Alexis Dollé, email expert for 10+ years. Founder of Email Tools. I test every email client and utility myself, then write about them the way I’d explain them to a friend — no marketing fluff, no sponsored rankings, every claim sourced.
LinkedInFrequently asked questions
What IMAP settings does Mailbird use for Gmail? — imap.gmail.com:993
Gmail IMAP server: imap.gmail.com, port 993, SSL/TLS. SMTP server: smtp.gmail.com, port 587 (STARTTLS) or 465 (SSL/TLS). Gmail requires OAuth (preferred) or an App Password if 2-factor authentication is enabled. See Google’s IMAP documentation for current settings.
Why is Mailbird not syncing my Gmail? — enable IMAP, then use OAuth or App Password
The most common causes: (1) IMAP is disabled in Gmail Settings → Forwarding and POP/IMAP → enable it. (2) 2-factor authentication blocking direct login — generate an App Password in your Google Account → Security → 2-Step Verification → App passwords. (3) Use OAuth in Mailbird’s account setup if you prefer not to use an App Password.

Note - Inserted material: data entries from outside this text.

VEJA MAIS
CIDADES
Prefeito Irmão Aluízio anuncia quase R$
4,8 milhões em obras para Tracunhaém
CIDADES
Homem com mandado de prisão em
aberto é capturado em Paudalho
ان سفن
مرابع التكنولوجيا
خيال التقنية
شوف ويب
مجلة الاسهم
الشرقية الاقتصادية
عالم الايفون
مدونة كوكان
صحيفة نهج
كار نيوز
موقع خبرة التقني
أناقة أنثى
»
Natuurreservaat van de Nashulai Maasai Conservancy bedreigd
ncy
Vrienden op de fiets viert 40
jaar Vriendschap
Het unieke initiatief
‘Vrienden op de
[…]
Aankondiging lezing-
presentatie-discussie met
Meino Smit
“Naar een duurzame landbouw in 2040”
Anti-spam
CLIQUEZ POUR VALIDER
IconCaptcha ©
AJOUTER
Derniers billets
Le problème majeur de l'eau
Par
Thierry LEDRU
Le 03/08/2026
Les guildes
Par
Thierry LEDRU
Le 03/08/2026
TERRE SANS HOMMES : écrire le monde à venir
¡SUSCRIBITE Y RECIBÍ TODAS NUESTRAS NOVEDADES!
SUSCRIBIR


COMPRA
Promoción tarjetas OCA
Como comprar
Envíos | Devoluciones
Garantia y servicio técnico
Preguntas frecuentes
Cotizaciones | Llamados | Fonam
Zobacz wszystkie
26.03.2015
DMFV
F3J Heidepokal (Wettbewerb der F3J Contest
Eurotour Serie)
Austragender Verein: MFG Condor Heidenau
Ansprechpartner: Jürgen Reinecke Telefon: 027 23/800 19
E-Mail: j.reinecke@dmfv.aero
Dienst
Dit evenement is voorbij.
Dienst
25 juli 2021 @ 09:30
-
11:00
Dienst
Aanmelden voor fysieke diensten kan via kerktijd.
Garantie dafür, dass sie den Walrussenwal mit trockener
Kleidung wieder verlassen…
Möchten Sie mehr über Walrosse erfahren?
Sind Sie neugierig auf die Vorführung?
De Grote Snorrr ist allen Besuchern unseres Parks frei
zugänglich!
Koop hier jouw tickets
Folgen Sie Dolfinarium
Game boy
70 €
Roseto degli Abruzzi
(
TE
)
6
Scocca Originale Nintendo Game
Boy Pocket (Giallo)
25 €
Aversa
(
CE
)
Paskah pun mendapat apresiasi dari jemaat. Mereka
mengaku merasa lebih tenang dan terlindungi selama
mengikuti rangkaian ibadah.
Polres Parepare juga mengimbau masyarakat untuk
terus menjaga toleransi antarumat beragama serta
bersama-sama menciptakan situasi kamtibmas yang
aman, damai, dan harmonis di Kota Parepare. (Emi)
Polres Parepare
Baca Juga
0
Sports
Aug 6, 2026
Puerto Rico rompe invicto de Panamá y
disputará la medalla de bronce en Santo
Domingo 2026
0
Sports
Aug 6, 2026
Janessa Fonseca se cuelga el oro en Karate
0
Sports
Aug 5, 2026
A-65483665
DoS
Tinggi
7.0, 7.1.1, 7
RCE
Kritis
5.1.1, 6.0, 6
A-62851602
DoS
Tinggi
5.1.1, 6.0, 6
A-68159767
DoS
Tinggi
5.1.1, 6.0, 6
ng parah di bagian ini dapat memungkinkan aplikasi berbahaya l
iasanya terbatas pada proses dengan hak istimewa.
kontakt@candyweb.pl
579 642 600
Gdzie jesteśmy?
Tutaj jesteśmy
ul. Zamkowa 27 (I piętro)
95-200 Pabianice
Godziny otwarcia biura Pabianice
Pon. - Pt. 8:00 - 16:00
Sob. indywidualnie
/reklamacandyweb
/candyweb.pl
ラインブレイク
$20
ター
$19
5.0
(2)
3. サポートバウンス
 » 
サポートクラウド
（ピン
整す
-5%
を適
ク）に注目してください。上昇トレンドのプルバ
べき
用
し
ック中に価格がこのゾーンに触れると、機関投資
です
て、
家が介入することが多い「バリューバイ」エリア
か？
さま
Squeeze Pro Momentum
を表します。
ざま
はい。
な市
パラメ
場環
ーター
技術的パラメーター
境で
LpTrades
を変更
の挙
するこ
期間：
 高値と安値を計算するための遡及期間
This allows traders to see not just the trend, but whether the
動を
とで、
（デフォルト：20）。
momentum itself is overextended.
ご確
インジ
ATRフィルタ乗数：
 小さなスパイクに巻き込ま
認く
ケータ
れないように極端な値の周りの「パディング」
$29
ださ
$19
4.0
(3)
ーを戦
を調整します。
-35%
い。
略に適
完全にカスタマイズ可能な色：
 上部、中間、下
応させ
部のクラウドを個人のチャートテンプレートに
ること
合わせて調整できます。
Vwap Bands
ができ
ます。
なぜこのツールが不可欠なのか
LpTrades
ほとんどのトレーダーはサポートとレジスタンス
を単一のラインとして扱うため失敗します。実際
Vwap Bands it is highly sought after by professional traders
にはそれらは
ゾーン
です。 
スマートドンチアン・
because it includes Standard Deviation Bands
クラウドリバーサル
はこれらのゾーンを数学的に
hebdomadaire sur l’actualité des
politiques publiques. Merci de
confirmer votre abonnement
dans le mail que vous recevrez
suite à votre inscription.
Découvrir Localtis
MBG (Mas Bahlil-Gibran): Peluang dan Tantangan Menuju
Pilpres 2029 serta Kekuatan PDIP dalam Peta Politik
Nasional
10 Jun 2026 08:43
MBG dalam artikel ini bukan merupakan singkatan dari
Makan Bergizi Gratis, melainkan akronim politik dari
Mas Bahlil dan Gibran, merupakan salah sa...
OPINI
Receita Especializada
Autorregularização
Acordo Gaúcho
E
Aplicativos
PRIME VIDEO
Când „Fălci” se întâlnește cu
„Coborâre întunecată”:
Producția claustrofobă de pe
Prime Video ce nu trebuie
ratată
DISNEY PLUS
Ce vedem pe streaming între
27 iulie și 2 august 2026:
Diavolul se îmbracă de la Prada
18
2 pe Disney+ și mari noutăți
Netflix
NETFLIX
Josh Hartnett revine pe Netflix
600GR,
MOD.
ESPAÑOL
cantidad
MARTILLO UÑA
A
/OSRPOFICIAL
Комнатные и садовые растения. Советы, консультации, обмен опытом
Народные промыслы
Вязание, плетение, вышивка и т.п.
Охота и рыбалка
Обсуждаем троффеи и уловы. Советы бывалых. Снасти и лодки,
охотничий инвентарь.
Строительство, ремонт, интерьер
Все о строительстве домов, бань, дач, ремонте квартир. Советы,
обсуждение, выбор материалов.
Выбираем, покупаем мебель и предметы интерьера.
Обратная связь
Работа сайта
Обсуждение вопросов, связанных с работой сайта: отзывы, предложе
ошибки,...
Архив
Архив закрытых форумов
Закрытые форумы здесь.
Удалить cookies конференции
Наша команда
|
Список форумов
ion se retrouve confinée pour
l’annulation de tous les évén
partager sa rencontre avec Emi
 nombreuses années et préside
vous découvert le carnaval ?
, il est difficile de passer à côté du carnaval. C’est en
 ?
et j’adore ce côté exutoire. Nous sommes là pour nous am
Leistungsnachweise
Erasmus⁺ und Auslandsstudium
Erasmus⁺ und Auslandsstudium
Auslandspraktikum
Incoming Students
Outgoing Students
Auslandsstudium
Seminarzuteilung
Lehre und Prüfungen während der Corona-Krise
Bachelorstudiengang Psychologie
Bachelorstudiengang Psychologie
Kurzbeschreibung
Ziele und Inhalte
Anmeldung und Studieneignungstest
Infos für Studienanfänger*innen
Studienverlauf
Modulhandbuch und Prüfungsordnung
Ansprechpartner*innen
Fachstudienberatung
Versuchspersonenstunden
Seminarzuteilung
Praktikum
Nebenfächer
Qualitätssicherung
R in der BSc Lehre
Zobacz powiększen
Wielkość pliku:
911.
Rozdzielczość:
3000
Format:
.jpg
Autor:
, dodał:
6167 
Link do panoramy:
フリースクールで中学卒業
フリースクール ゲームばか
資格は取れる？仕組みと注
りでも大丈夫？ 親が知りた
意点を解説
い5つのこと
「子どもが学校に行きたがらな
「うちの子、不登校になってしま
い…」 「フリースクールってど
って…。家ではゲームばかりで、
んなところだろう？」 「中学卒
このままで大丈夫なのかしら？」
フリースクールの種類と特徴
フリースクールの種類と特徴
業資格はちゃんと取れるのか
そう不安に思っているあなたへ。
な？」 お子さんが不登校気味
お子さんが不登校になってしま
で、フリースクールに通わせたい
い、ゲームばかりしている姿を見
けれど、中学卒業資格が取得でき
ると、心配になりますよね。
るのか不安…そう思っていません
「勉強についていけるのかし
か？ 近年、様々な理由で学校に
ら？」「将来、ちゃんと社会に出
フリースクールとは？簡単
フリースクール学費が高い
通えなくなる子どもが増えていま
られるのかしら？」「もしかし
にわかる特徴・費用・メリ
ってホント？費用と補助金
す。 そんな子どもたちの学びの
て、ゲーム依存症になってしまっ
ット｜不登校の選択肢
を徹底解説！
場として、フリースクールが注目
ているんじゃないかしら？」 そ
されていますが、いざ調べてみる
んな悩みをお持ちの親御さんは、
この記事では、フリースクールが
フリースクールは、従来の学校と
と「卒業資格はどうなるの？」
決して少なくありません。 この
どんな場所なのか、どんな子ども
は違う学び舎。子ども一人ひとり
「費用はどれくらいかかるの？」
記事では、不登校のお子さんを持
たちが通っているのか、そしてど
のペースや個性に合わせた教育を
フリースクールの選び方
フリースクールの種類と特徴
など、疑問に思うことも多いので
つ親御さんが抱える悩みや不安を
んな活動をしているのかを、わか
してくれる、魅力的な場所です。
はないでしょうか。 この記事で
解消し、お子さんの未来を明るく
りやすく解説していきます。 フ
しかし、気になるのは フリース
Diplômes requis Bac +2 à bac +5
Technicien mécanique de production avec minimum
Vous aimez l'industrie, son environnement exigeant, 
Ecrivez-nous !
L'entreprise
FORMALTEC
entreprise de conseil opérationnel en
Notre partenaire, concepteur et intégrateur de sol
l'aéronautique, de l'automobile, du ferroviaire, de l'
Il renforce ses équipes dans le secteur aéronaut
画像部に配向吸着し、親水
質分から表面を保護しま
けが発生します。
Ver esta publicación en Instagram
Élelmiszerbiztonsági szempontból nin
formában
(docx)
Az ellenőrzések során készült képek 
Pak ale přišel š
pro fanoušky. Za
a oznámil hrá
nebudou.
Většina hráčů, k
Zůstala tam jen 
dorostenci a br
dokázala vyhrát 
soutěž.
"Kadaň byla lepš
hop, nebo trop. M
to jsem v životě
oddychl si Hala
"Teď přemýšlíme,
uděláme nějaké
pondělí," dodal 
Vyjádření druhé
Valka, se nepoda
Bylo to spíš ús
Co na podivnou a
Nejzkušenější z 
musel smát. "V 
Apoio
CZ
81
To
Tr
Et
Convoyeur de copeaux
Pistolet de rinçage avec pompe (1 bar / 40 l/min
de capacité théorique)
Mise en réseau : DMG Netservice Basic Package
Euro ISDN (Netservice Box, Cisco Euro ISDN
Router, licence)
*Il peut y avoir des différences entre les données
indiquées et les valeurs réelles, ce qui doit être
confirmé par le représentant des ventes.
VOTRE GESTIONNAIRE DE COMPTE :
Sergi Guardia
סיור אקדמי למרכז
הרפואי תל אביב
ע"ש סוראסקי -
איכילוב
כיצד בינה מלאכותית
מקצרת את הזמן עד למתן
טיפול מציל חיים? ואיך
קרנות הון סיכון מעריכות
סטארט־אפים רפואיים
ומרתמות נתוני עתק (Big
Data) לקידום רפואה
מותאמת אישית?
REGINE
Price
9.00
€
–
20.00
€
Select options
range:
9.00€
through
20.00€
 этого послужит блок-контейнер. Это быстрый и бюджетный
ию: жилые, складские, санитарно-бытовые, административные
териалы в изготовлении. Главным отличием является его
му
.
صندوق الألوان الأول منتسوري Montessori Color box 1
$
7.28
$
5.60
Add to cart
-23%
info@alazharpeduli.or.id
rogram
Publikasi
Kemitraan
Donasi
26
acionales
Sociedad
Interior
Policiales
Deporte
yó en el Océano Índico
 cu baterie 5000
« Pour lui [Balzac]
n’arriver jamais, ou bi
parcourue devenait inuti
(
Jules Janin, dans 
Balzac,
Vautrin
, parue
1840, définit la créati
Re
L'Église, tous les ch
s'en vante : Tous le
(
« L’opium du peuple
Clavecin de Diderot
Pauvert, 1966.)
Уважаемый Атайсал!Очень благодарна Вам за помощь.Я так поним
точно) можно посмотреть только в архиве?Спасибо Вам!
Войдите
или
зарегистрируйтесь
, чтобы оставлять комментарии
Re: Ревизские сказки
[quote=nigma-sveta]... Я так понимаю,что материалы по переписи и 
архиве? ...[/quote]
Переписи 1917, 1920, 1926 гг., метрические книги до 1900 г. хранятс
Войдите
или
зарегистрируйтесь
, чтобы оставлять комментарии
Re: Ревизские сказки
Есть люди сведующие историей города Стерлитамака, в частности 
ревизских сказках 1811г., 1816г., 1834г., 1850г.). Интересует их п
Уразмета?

What IMAP settings does Mailbird use for Outlook.com? — outlook.office365.com:993
Outlook.com IMAP server: outlook.office365.com, port 993, SSL. SMTP server: smtp-mail.outlook.com, port 587, STARTTLS. Source: Microsoft documentation.
Does Mailbird support Exchange or Microsoft 365? — IMAP only, no native EWS
Mailbird connects to Microsoft 365 accounts via IMAP/OAuth. It does not support native Exchange EWS protocol. Exchange-specific features (shared calendars, delegation, GAL) are not available via IMAP. For full Exchange functionality, eM Client or Outlook are better options.
How many IMAP accounts can I add to Mailbird? — 1 free, unlimited paid
Mailbird Free supports one IMAP account. Mailbird Premium (paid, ~€27.60/year or €73.80 one-time) supports unlimited IMAP accounts with a unified inbox across all of them.
Can Mailbird connect to Proton Mail? — yes, via Proton Bridge
Yes, but it requires the Proton Mail Bridge app. Install Bridge, which exposes a local IMAP interface at 127.0.0.1. Then configure Mailbird to connect to that local server with the credentials Bridge provides. Direct IMAP to Proton’s servers is not supported because Proton uses end-to-end encryption incompatible with standard IMAP.